“Surprisingly, some of the catalysts we’ve developed for use in the artificial leaf device actually heal themselves”
Another innovative feature has been added to the world’s first practical “artificial leaf,” making the device even more suitable for providing people in developing countries and remote areas with electricity, scientists reported here today. It gives the leaf the ability to self-heal damage that occurs during production of energy.
Daniel G. Nocera, Ph.D., described the advance during the “Kavli Foundation Innovations in Chemistry Lecture” at the 245th National Meeting & Exposition of the American Chemical Society, the world’s largest scientific society. About 14,000 scientists and others are expected for the meeting, which continues through Thursday with almost 12,000 reports on advances in science.
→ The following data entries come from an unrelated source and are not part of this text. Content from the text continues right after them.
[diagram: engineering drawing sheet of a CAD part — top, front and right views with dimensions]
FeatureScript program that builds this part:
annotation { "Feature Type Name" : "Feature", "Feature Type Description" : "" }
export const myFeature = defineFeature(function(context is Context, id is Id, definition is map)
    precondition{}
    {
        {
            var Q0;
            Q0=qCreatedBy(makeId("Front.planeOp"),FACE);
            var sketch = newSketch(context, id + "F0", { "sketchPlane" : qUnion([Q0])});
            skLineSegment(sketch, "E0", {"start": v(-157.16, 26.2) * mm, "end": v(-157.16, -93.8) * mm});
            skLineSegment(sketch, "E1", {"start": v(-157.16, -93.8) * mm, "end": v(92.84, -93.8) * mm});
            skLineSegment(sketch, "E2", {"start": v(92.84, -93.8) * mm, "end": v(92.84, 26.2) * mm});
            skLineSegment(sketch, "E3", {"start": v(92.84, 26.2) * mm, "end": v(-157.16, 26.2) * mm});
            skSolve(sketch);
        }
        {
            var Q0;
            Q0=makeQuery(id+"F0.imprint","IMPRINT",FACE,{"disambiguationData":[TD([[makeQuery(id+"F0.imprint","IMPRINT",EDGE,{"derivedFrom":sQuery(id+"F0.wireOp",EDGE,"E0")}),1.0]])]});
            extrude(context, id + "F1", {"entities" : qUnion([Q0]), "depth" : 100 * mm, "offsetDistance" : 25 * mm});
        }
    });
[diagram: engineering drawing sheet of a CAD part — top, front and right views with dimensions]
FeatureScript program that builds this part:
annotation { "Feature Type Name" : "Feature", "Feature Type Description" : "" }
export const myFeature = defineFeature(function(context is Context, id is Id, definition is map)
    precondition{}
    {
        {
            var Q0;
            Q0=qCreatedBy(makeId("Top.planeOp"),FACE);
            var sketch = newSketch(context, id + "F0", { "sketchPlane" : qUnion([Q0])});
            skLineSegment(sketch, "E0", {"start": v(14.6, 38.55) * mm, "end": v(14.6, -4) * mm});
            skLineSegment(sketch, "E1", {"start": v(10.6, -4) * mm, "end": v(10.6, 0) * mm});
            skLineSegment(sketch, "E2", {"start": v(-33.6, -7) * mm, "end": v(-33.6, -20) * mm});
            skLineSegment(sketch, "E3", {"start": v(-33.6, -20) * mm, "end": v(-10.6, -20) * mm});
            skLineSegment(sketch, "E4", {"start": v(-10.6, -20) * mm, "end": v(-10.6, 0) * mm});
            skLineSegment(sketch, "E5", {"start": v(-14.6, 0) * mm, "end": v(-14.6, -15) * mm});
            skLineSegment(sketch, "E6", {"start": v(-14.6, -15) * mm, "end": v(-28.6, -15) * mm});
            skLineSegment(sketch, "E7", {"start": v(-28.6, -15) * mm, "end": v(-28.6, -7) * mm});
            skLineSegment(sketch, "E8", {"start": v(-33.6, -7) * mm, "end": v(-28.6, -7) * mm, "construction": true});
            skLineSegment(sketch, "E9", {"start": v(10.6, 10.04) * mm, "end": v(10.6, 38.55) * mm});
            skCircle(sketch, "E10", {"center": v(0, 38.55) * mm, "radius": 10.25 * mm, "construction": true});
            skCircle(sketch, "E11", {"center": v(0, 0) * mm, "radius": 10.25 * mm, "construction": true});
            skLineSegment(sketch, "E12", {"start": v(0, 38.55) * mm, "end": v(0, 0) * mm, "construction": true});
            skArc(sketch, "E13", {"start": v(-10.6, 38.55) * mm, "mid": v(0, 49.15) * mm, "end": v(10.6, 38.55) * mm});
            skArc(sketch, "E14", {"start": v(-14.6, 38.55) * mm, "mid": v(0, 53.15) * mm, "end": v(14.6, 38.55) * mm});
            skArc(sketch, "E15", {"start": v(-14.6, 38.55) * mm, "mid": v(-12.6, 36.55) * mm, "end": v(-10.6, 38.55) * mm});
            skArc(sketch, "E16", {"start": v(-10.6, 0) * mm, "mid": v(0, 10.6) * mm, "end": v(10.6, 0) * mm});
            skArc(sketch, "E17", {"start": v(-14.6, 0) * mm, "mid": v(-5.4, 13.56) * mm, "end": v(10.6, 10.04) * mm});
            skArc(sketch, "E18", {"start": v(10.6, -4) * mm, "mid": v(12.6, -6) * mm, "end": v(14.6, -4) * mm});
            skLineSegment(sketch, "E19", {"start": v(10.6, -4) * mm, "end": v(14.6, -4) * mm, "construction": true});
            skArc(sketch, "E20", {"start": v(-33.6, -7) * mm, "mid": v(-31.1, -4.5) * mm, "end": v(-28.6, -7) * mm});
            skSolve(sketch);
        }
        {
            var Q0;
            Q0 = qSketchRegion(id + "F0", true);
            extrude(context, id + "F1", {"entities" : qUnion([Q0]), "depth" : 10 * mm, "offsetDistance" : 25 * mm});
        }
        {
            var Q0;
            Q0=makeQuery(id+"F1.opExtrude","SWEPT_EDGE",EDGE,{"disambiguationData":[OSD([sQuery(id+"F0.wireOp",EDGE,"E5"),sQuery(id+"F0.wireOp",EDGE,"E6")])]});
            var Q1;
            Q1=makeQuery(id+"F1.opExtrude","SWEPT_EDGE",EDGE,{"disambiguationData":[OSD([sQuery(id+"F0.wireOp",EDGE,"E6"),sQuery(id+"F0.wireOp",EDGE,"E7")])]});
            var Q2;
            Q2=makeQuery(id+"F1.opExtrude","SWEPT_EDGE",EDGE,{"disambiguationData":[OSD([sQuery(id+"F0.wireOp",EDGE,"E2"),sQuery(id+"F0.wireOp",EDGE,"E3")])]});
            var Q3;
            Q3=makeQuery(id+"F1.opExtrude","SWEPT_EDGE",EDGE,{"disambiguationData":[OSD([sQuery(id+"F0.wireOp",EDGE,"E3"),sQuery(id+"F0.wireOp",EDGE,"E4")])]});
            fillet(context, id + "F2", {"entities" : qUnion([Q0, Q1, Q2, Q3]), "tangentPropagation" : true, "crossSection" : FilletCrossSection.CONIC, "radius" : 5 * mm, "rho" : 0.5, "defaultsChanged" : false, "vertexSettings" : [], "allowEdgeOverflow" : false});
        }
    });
Nocera, leader of the research team, explained that the “leaf” mimics the ability of real leaves to produce energy from sunlight and water. The device, however, actually is a simple catalyst-coated wafer of silicon, rather than a complicated reproduction of the photosynthesis mechanism in real leaves. Dropped into a jar of water and exposed to sunlight, catalysts in the device break water down into its components, hydrogen and oxygen. Those gases bubble up and can be collected and used as fuel to produce electricity in fuel cells.
“Surprisingly, some of the catalysts we’ve developed for use in the artificial leaf device actually heal themselves,” Nocera said. “They are a kind of ‘living catalyst.’ This is an important innovation that eases one of the concerns about initial use of the leaf in developing countries and other remote areas.”
Nocera, who is the Patterson Rockwood Professor of Energy at Harvard University, explained that the artificial leaf likely would find its first uses in providing “personalized” electricity to individual homes in areas that lack traditional electric power generating stations and electric transmission lines. Less than one quart of drinking water, for instance, would be enough to provide about 100 watts of electricity 24 hours a day. Earlier versions of the leaf required pure water, because bacteria eventually formed biofilms on the leaf’s surface, shutting down production.
“Self-healing enables the artificial leaf to run on the impure, bacteria-contaminated water found in nature,” Nocera said. “We figured out a way to tweak the conditions so that part of the catalyst falls apart, denying bacteria the smooth surface needed to form a biofilm. Then the catalyst can heal and re-assemble.”
Nocera said that about 3 billion people today live in areas that lack access to traditional electric production and distribution systems. That population will grow by billions in the decades ahead. About 1 billion people in the developing world already lack reliable access to clean water. Thus, a clear need exists for a simple device like the artificial leaf that’s compatible with local conditions.
“It’s kind of like providing ‘fast-food energy,’” he noted. “We’re interested in making lots of inexpensive units that may not be the most efficient, but that get the job done. It’s kind of like going from huge mainframe computers to a personal laptop. This is personalized energy.”
Earlier devices used rare, costly metals and other materials, involved complicated wiring and were expensive to manufacture. But Nocera’s artificial leaf uses less-expensive materials and incorporates a design — a so-called “buried junction” — that is simple and would be inexpensive to mass produce. And the leaf has advantages over solar panels, which are costly and produce energy only during daylight hours. The leaf’s hydrogen and oxygen, in contrast, can be stored and used at night.
“A lot of people are designing complicated, expensive energy-producing devices, and it is difficult to see them being adopted on a large scale,” he said. “Ours is simple, less expensive, and it works. And with that, I think we’ve changed the dialog in the field.”
Among the team’s priorities for further development of the device: integrating it with technology for converting the hydrogen into a liquid fuel that could run traditional portable electric generators or even cars.